O cenário não é exclusivo do prêmio Nobel. No Brasil, apenas 12% das mulheres compõem academias científicas, de acordo com a Organização das Nações Unidas para a Educação, Ciência e Cultura (Unesco). Ainda segundo o relatório, somente 14% das posições na Academia Brasileira de Ciências são de mulheres, apesar de representarem 51,5% da população do país. 

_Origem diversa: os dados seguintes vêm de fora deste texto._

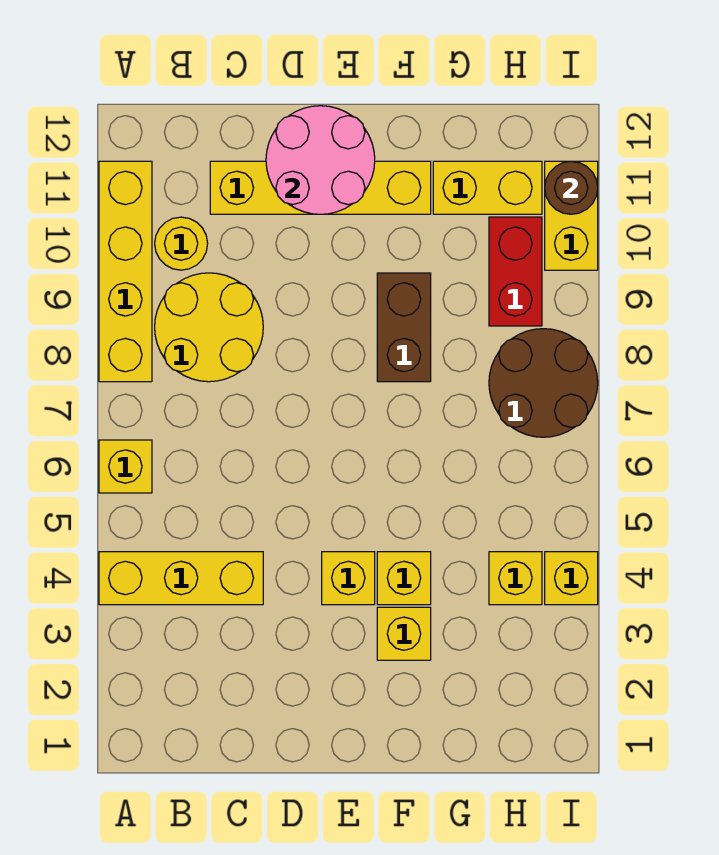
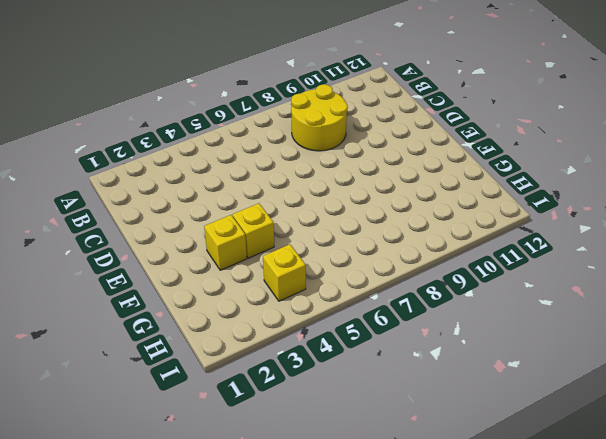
none -> yellow brick A4:C4 level 1
none -> yellow brick A6 level 1
none -> yellow brick A8:A11 level 1

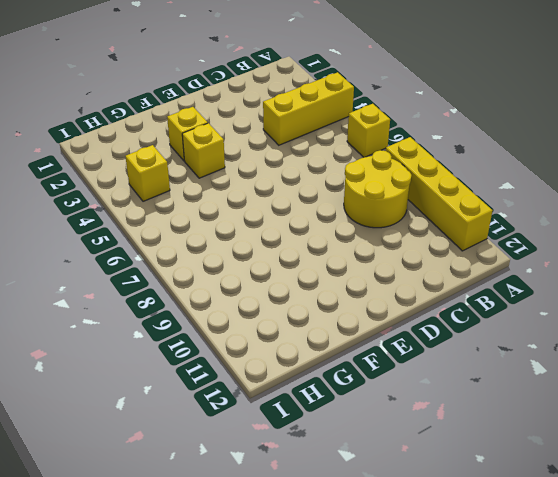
none -> yellow round brick B10 level 1
none -> yellow brick C11:F11 level 1
none -> yellow brick E4 level 1

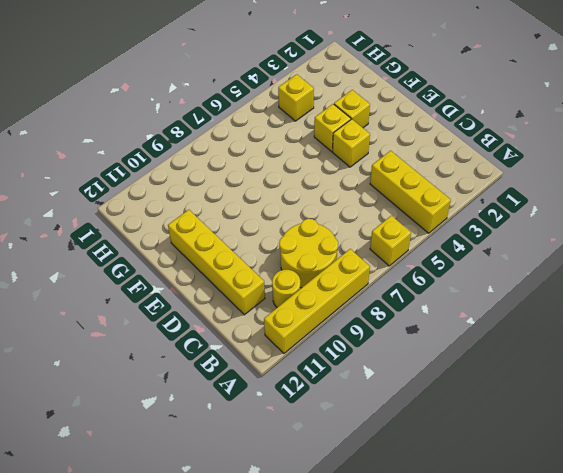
none -> brown brick F8:F9 level 1
none -> yellow brick G11:H11 level 1
none -> brown round brick H7:I8 level 1

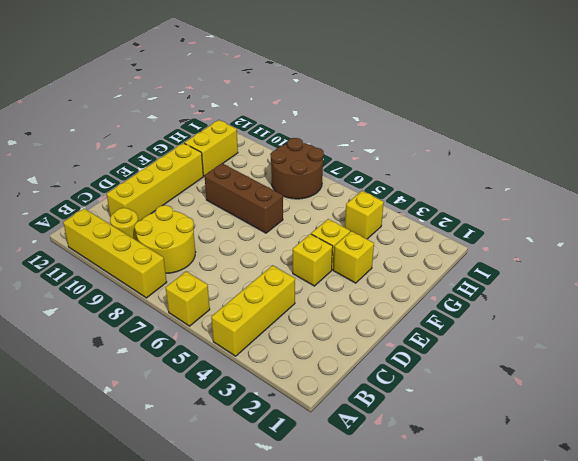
brown brick F7:F9 level 1 -> brown brick F8:F9 level 1
none -> red brick H9:H10 level 1
none -> yellow brick I4 level 1
none -> yellow brick I10:I11 level 1

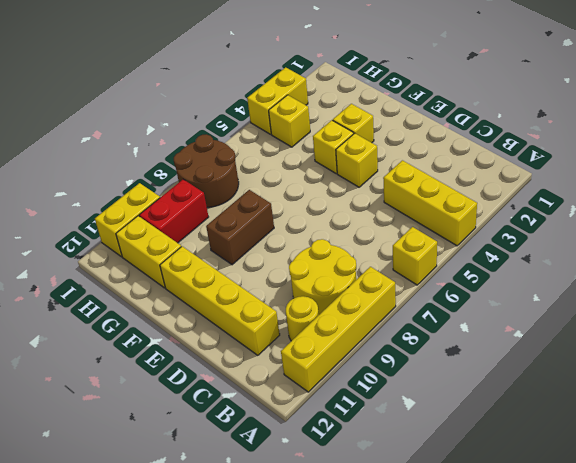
yellow brick I3:I4 level 1 -> yellow brick I4 level 1
none -> pink round brick D11:E12 level 2
none -> brown round brick I11 level 2

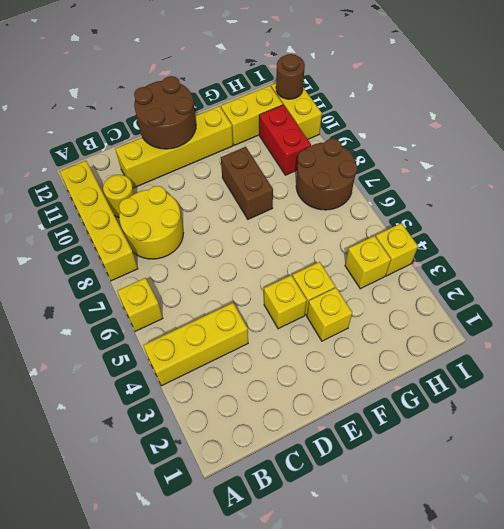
brown round brick D11:E12 level 2 -> pink round brick D11:E12 level 2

Nas áreas STEM, termo em inglês que reúne os campos da Ciência, Tecnologia, Engenharia e Matemática, a disparidade é ainda maior. Apenas 35% dos estudos relacionados a essas áreas são feitos por mulheres no mundo, segundo a Unesco. No mercado de trabalho a discrepância aumenta, sendo uma mulher para cada quatro homens. No capítulo seis do livro Mulheres na Ciência, as autoras explicam o dado e abordam as causas e as nuances disso na prática.


Efeito Matilda


Na obra, Tatiana e Leticia também abordam alguns termos que por vezes estão presentes no cotidiano das mulheres, como o efeito Matilda - expressão usada para designar o apagamento de mulheres no campo científico. Se uma cientista contribuiu para um artigo e não recebeu o devido reconhecimento no texto,  ela sofreu o Efeito Matilda. Tal efeito pode ser sutil, diminuindo intencionalmente ou não a contribuição daquela mulher, ou mesmo apagá-la por completo de alguma contribuição que ela fez. 


Nomes que contribuíram para a Ciência como Jane Wrigh, mulher negra oncologista que ajudou a desenvolver tratamentos contra o câncer ou mesmo as contribuições da física, e matemática Mileva Einstein, esposa de Albert Einstein, são por vezes esquecidos dos livros de história. “É como se tivesse uma barreira transparente que ela não parece existir, mas ela existe e você não consegue passar”, reforça Leticia.


Maternidade vista como empecilho para produtividade das cientistas


Outra realidade enfrentada pelas cientistas são os estereótipos da maternidade. Em dezembro de 2023, o Conselho Nacional de Pesquisa e Desenvolvimento Científico e Tecnológico (CNPq) negou uma bolsa de Produtividade em Pesquisa para a professora da UFABC Maria Carlotto. Na justificativa, o órgão citou que “provavelmente as gestações atrapalharam” as iniciativas da docente. Após a repercussão negativa, o Conselho emitiu uma nota reconhecendo que essa justificativa “expressa juízo preconceituoso”. O caso também está presente no livro.


As autoras detalham a necessidade considerar, nas análises de produtividade, o período de gestação ou de recuperação pós-parto. É comum que mulheres nessas condições tirem licença, mas, quando retornam, são julgadas por não estarem sendo produtivas em termos científicos. “É muito inóspito, você tem que ser mãe como se não fosse cientista, e cientista como se não fosse mãe”, aponta a neurocirurgiã.


O livro está disponível gratuitamente nas redes sociais das autoras, mas você também pode consultá-lo aqui. A ideia delas é continuar a pesquisa e ter a colaboração de mais cientistas.